Globalization and the Walt Disney Company
Click to download
Global tourism is perhaps the most obvious manifestation of a shrinking world to the western citizen, allowing short term travel to almost any part of the world; ostensibly an avenue for greater social and cultural awareness and understanding. No longer the domain of the ultra-wealthy with increasingly cheaper flights, vacations may now last only a couple of days, rather than the month long tours of past centuries. Disposable income and increased leisure time have empowered the western citizen to travel beyond national borders cheaply and easily. Disney operates the world’s largest vacation resort: Walt Disney World in Orlando, Florida, as well as operating the top eight most visited theme parks worldwide (TEA, 2010), dominating the leisure tourism market. It is significant to recognise that of all the world’s offerings, so many choose to vacation at Disney resorts, perhaps betraying the cultural ambassadorship ideals of global travel. More dramatically, tourism is very often a luxury unaffordable to the majority, even in richer countries – especially regular international travel. Consequently, the few major trips people undertake, such as the religious pilgrimage, often solely reinforces one’s own culture. For some commentators, the ‘once-in-a-lifetime’ vacation to Disney is “the major middle-class pilgrimage centre in the United States” (Fjellman, 1992, p.10) - the contemporary religious experience, reinforcing Western ideals of capitalism, consumerism and the nuclear family.

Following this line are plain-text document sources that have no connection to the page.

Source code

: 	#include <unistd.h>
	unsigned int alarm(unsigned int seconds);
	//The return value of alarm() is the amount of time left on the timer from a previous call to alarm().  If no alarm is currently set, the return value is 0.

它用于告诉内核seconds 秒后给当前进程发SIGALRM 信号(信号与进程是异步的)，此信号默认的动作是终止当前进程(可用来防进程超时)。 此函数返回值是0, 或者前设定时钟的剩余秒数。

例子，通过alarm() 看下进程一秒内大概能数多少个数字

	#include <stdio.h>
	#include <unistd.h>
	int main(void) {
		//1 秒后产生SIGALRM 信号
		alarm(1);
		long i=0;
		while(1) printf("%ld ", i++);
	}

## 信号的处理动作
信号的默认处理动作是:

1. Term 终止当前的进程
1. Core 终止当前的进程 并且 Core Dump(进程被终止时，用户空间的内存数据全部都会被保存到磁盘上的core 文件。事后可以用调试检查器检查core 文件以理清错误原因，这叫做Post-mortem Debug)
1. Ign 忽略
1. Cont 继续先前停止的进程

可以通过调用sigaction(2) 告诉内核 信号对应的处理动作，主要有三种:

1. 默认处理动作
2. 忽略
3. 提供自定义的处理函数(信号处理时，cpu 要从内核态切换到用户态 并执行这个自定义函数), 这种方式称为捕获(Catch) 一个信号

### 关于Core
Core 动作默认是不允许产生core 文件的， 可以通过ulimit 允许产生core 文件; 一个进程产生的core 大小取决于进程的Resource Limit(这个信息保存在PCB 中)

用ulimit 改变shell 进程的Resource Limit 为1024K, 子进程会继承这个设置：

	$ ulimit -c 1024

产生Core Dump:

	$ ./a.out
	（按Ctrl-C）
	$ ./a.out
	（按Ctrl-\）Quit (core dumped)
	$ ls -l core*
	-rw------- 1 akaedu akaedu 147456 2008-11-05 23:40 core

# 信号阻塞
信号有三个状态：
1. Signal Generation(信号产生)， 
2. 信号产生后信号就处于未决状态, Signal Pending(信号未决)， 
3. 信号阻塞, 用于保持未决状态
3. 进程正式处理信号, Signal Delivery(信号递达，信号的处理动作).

The withering of the nation-state, and the growth of the transnational manifests itself through globalization. Disney’s power is dramatic, able to pressure governments of even major countries. When Disney first decided to build a central Asian resort, the company negotiated sites in China, South Korea, Singapore and India before settling on Hong Kong (TNF, 2010). Disney was able to play off countries against one-another in order to secure the greatest financial benefit for Disney, a strategy previously exercised in Europe (primarily between France and Spain) for EuroDisney (Lainsbury, 2000), and before that in California between the city councils of Anaheim and Long Beach for their second California park (Blue Sky Disney, 2007). In Hong Kong, Disney was able to secure a 43% stake in the resort, despite contributing less than 20% of the constructing costs (Balfour, 2009) due to the enormous tourist boost Disney would guarantee (Hong Kong, 1999).
McDisneyization is the term directed at the proliferation of Disney resorts, each of which largely conform to the same design, share attractions and are rarely adapted for local culture . Disney’s exportation of it’s classically Americana parks have had varying reactions around the world, yet are coupled with regular financial success. Disneyland’s first international iteration, Tokyo Disneyland, began its concept design as something tailored specifically for the Japanese audience, only for this to be rejected by the Japanese client who, motivated by the Japanese fascination with America, wanted a distinctly American park (Fjellman, 1992). In the end, only one attraction, Meet the World, would be based on Japan. The second international resort however, EuroDisneyland, was subject to a number of directives given by the French government, fiercely protective of their French identity yet desperately requiring the economic boost Disney would provide. All language would be in French first; one attraction would be exclusively about France; and French influence would be seen throughout the design (for example a Statue of Liberty diorama portraying the historic links between France and America) (Littaye & Ghez, 2006). Nevertheless, America was dominant, seen through the inclusion of ‘Main Street USA’ and the Wild West based ‘Frontierland’. Hong Kong Disneyland received token influence from Chinese customs, such as the involvement of a feng shui practitioner advising design (Holson, 2005), yet no Asian influence can be seen in the product.